Likewise, if the Cowboys — who currently have $21.4 million in cap space — trade for Smith, they could leave Micah Parsons at his natural position as an edge rusher, and drop Smith into the middle of one of the more dominant linebacking corps in the league.
But, some are hesitant to believe that a deal will actually get done.
“The other problem is, he doesn’t have an agent,” the agent said. “So, no one can backchannel on his behalf, teams can’t talk to him directly, and everything that other teams hear or get told, gets filtered through the Bears in some fashion, which likely is motivated by them making it harder to trade for him.”
Smith’s situation bears monitoring, but at least for now, it would seem most likely that he is back in Chicago when the regular season kicks off next month.
New York Giants
With the question marks at tight end, is there a free agent out there that makes sense for the Giants?
With the exception of Jared Cook and Jimmy Graham, both 35, the free agent cupboard is pretty bare at tight end, but this is definitely a position that the Giants will look to add either via a trade or off the waiver wire as teams trim their rosters this month.
Seahawks tight end Colby Parkinson is an ideal scheme fit for how Brian Daboll deployed the Bills’ tight ends during his time in Buffalo. Even though league sources say Seattle is high on Parkinson’s upside, this offseason’s trade for Noah Fant and Will Dissly could make the Stanford product the odd man out.

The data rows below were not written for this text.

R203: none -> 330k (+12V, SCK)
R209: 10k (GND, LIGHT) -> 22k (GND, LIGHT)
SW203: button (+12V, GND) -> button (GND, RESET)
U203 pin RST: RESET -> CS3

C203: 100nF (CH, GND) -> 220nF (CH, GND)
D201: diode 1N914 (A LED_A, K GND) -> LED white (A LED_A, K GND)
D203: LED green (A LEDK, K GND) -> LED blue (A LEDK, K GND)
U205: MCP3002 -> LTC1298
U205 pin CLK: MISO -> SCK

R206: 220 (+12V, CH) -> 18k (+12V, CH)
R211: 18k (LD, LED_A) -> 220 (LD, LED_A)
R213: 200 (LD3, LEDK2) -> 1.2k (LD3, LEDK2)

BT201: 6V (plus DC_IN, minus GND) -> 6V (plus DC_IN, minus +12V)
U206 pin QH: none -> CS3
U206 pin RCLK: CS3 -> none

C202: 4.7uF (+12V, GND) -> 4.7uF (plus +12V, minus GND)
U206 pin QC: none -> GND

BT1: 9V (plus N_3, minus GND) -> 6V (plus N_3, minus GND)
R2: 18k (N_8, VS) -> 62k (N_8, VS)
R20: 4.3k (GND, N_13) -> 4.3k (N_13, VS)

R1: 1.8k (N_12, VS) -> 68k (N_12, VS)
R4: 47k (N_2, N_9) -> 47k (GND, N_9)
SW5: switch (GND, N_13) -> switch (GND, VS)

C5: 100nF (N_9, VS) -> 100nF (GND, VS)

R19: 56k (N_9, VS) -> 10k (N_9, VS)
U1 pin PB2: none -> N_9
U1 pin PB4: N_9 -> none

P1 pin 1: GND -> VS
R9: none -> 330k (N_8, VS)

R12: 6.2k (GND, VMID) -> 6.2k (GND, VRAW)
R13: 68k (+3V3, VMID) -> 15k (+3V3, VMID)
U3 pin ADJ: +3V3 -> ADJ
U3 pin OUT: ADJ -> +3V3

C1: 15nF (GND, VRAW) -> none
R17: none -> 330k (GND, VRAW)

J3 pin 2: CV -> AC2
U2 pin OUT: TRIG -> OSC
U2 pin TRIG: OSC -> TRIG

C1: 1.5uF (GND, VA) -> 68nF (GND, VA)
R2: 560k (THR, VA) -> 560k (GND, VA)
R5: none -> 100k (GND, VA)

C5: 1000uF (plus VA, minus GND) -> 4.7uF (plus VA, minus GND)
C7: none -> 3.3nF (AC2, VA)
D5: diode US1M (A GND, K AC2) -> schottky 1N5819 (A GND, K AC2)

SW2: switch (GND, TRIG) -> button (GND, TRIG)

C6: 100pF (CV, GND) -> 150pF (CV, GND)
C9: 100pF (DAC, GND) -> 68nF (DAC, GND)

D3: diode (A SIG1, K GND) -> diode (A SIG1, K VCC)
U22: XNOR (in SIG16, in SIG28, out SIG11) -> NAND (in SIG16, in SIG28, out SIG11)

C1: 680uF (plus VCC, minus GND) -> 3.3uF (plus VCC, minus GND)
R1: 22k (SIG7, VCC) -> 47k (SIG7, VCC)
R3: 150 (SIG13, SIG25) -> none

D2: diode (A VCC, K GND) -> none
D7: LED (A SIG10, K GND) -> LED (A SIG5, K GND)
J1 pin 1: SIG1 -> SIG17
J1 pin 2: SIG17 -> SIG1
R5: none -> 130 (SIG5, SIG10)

At 6-foot-7 and 260 pounds, Parkinson is a prototypical red-zone target, where Daniel Jones and the Giants’ offense could use a significant boost.
In 2021, Parkinson caught 5 of 7 targets for 33 yards, but his frame, speed, and athleticism give him the chance to be far more productive in a more prominent role.
Which rookie do you think will have the most impact for their respective team in 2022?
The trend of top rookie wide receivers making an immediate impact should continue this season.
London has the frame, 6-foot-4 and 209 pounds, combined with elite speed — he claims a 4.4 second 40-yard dash — to challenge Kyle Pitts as the favorite target for whoever winds up behind center for the Falcons.
Atlanta will field one of the least-talented rosters in the NFL, but London and Pitts should inherit the vast majority of targets in the passing game. In 2021, Pitts was only the second rookie tight end in league history to surpass 1,000 receiving yards, and London could eclipse even that level of production.
What will the split of carries (and catches?!?) in the Dallas backfield this year?
It is going to be fascinating to watch how the Dallas Cowboys‘ backfield takes shape this season.
Here’s the breakdown of Ezekiel Elliott and Tony Pollard’s touches in 2021:
Ezekiel Elliott: 284 total touches, 1,289 yards from scrimmage, 12 total touchdowns
Tony Pollard: 169 total touches, 758 yards from scrimmage, 2 touchdowns
While Elliott was clearly the more productive running back, there’s an argument that Pollard offers more upside.
According to Pro Football Focus, 17 of Pollard’s runs were for 15 yards or more, compared to 24 of Elliott’s. That means Pollard rattled off an explosive run on 13% of his carries to Elliott’s 10%.
Pollard’s emergence has made the Cowboys’ six-year $90 million extension look like an albatross. And that may be even more exaggerated after this season, because there is certainly a world, based on last year’s production, where Pollard logs closer to 180 carries compared to Elliott’s 200, or so this upcoming season.
What’s your favorite type of potato and why?
Because this mailbag drops around lunchtime each Friday, how can we not answer a food question every now and then?!
It would be easy to go chalk here, and say waffle fries — seasoned or unseasoned, and they’re so versatile. But, I’m going to go in a different direction.
It’s twice-baked potatoes.
You get the best of three worlds here; cheesy mashed potatoes on top, with a bit of baked potato flavor, and of course the skin. Come to think of it, I think I’ll scrounge up some twice-baked potatoes to make with smashburgers this weekend.